With respect to volts, if you have sub-zero cooling, you can push upto about 2.0V. When you start your PC, the fluctuation from no voltage (off) to 1.X V induces an extreme amount of heat, especially in the 90nm chips. Because the power management doesn't come into effect until POST (or sometimes Windows), this is where most failures occur, or as Windows is loading. With sub-zero cooling, the effects are significantly reduced, sometimes even reversed. That's why those
OC's are so stable. the only problem is the power-draw they use, and the price (although that all in one kit in the other thread is only about £80). The nearest thing to a TEC/Peltier, are heatpipes. And the more heatpipes you have, the closer you'll get to ambient temperature. Heatpipes are also the best passive air cooling you can get (currently they are anyway).

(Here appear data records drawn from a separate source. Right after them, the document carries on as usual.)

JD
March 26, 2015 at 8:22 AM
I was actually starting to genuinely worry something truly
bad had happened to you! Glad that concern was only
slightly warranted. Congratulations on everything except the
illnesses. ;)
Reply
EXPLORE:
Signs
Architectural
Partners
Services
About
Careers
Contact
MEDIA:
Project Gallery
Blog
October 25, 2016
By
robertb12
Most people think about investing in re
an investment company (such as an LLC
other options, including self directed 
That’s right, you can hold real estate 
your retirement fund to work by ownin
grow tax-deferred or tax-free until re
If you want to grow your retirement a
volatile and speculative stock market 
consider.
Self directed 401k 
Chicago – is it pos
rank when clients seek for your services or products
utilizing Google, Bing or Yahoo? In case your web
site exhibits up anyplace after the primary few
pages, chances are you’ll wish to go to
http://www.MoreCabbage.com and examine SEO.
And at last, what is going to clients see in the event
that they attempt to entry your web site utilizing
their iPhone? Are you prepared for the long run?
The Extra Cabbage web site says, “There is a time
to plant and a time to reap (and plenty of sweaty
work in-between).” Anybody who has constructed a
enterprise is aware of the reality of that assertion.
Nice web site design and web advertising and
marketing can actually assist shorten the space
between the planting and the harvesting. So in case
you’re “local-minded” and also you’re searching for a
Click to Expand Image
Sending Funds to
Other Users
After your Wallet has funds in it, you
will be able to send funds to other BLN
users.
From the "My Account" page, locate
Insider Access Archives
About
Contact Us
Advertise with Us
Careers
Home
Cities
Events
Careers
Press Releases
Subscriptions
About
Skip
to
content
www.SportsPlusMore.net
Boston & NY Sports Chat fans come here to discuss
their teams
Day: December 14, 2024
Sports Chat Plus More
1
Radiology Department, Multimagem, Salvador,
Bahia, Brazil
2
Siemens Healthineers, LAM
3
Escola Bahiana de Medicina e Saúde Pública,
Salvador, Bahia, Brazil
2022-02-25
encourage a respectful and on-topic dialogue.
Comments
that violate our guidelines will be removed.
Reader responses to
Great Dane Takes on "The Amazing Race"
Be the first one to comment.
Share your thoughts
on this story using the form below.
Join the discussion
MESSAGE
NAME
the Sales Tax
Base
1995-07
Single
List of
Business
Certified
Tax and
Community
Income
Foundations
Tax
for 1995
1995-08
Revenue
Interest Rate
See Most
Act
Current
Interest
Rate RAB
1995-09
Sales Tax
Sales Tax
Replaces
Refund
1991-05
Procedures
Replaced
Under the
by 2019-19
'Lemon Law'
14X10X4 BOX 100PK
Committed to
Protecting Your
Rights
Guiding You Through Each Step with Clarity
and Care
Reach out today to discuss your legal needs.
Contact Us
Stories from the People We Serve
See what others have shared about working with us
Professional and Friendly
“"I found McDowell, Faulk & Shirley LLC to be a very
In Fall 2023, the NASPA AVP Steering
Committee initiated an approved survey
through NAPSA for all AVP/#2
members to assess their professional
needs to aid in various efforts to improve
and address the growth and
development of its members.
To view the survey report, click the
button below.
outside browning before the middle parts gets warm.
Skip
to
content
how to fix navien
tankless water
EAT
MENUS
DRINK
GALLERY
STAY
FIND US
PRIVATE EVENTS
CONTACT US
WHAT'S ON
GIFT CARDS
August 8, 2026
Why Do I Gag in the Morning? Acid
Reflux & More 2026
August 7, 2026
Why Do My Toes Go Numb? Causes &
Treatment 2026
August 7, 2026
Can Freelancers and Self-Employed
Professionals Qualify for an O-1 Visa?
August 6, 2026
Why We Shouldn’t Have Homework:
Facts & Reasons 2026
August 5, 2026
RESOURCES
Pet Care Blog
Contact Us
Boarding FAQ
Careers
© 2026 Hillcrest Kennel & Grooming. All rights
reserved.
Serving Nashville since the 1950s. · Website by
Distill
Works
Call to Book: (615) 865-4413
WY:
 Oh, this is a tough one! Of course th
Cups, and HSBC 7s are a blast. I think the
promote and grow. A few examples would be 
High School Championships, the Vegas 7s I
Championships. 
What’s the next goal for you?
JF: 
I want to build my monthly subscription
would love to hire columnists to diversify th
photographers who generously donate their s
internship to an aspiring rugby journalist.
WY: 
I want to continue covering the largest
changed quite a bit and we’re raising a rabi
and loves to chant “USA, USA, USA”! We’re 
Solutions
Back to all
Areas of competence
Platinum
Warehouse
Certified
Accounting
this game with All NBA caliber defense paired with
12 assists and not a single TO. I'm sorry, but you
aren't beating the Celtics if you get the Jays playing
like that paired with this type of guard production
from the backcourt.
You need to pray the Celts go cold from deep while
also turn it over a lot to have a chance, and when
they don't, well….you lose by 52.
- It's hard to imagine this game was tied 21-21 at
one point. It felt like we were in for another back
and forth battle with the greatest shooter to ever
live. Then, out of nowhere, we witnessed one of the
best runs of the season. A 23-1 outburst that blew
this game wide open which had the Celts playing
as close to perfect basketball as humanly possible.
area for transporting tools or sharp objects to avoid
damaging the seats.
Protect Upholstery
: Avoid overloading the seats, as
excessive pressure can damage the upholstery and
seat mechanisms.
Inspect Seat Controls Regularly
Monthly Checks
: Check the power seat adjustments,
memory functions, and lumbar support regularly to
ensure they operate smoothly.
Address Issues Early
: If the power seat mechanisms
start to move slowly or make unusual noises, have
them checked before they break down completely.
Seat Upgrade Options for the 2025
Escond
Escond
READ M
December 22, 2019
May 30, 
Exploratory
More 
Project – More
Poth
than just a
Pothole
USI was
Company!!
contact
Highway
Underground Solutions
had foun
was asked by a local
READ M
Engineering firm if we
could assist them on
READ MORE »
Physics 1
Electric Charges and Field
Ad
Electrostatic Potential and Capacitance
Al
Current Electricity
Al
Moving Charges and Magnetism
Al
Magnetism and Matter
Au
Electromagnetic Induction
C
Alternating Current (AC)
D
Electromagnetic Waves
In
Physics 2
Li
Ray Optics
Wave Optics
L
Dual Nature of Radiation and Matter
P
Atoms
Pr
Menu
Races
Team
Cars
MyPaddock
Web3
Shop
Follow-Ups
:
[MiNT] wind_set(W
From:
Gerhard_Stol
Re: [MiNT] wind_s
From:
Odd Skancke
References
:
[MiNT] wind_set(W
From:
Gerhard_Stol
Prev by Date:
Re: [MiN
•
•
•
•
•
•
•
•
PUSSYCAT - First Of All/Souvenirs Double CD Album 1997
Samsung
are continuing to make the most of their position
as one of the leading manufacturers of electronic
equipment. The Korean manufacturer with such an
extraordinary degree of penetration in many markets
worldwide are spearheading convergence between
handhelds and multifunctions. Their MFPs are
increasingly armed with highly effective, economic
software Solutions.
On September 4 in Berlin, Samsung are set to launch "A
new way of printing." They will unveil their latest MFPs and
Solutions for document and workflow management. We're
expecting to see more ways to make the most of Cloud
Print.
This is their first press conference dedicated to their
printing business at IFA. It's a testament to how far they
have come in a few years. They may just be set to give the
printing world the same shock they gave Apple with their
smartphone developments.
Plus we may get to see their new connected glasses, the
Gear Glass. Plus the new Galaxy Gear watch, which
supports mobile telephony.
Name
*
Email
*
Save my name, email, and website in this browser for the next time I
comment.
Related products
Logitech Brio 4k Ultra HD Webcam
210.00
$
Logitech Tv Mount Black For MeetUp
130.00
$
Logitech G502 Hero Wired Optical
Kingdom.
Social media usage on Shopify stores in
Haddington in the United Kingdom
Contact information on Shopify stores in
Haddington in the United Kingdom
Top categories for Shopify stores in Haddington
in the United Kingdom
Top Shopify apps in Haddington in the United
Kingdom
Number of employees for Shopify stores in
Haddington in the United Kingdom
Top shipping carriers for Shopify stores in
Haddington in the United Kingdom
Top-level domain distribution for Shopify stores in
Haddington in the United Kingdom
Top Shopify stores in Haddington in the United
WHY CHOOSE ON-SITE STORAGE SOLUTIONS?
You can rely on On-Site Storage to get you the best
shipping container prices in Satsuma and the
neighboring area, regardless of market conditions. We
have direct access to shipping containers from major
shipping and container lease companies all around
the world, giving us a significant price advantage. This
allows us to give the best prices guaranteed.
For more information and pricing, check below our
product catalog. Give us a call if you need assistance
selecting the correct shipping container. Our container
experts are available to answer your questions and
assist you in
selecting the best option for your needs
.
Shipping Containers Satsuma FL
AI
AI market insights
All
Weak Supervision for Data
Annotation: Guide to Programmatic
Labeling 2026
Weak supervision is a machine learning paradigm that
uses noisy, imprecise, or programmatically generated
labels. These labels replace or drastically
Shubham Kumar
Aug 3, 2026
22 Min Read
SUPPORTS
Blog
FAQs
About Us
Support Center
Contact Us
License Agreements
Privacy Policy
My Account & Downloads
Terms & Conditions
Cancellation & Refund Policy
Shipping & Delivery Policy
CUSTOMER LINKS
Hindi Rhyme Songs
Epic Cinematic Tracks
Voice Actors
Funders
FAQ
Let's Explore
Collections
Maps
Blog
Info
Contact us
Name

As for motherboards, Epox are awesome overclockers and they don't cost an arm and a leg. My 9NPAJ SLI is awesome at overclocking. Most
OC'ing problems aren't with the CPU's, chipsets, or graphics clocks. It lies with cheap memory. I mean, even the 2Gb GeIL i have isn't great at stability, but when it gets pushed, it's incredibly fast. I mean, ATM, the memory speed is at 245Mhz at 3-4-4-9-1T. Yeah, the timings are crap, but since it tends to handle clocks better, i decided that to get similar effects to low timings, i would have to get a decent clock speed out of them. And whattaya know, it's fine.
As for CPU's, i've found that setting the max multiplier you can and then upping the clock speed works. But you should set your RAM divider down a step just to get it stable. Then up the CPU a bit more. If you go unstable and you are sure it's not you're ram, set the CPU multi down a step (1 Multi step = 0.5).